### Task
Print, from the listing below, the lines starting at the line containing "pinky tip: (910, 791)" and ending at the line containing "index pip: (1141, 731)", exactly as they stand, and print nothing else.

##############################

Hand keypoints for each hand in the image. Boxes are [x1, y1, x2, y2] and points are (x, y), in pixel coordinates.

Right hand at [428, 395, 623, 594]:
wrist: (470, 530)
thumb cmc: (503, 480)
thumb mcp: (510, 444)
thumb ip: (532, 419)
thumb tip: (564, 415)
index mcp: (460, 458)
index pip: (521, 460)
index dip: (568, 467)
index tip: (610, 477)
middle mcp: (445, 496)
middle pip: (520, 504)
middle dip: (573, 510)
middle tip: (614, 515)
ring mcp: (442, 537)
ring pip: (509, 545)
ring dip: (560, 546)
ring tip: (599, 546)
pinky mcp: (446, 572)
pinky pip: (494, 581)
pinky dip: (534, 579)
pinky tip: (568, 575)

##############################

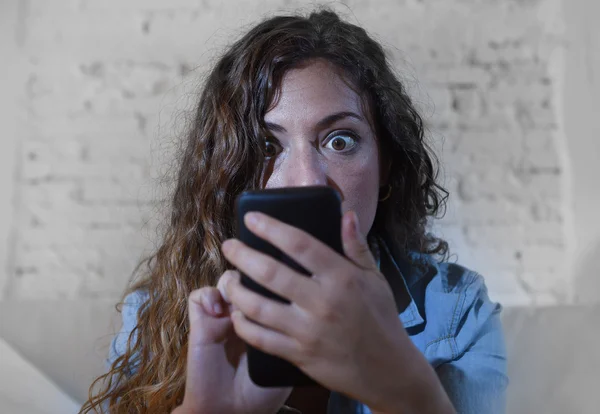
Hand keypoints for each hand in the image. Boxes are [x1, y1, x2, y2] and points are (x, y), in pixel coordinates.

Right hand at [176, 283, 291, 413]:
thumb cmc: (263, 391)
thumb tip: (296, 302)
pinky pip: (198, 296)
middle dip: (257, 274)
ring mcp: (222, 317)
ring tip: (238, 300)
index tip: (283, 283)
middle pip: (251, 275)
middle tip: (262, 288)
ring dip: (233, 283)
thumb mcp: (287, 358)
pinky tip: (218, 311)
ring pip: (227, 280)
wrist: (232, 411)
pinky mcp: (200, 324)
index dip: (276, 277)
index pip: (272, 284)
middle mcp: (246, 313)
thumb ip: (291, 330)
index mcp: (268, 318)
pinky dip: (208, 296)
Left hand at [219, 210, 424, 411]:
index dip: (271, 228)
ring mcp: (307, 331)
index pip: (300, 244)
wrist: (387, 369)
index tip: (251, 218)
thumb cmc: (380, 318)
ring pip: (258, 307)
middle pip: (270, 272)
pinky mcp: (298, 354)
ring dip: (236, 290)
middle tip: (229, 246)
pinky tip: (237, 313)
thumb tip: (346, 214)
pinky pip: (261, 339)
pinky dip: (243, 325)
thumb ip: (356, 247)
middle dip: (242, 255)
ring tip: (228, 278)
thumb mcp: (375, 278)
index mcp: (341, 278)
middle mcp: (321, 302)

##############################

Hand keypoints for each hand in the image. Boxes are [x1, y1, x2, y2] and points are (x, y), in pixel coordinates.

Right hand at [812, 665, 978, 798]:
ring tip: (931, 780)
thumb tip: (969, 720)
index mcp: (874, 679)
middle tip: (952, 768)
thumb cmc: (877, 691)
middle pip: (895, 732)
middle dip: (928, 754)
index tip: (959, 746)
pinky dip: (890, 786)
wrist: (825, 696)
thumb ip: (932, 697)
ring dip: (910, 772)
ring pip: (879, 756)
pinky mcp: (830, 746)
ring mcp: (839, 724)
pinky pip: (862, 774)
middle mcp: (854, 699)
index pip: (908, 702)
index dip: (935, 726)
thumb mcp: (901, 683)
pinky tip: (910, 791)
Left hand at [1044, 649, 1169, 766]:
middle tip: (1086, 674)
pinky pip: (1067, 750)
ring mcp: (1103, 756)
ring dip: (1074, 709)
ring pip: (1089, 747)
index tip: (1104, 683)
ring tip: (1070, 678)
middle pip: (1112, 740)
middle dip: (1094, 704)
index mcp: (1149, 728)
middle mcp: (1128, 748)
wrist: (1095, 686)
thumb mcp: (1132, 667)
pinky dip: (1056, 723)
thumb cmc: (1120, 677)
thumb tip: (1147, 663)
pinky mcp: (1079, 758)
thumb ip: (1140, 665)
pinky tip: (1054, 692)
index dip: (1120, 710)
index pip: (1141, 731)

##############################

### Response
pinky tip: (910, 791)
Left hand at [1044, 649, 1169, 766]:
middle tip: (1086, 674)
pinky pip: (1067, 750)
ring mcp: (1103, 756)
ring dip: (1074, 709)
ring pip: (1089, 747)
index tip: (1104, 683)
ring tip: (1070, 678)
middle pip: (1112, 740)
middle dip: (1094, 704)
index mcp: (1149, 728)
middle mcp: (1128, 748)
wrist: (1095, 686)
thumb mcp: (1132, 667)
pinky dip: (1056, 723)
thumb cmc: (1120, 677)
thumb tip: (1147, 663)
pinky mcp: (1079, 758)
thumb ip: (1140, 665)
pinky tip: (1054, 692)
index dip: (1120, 710)
index pip: (1141, 731)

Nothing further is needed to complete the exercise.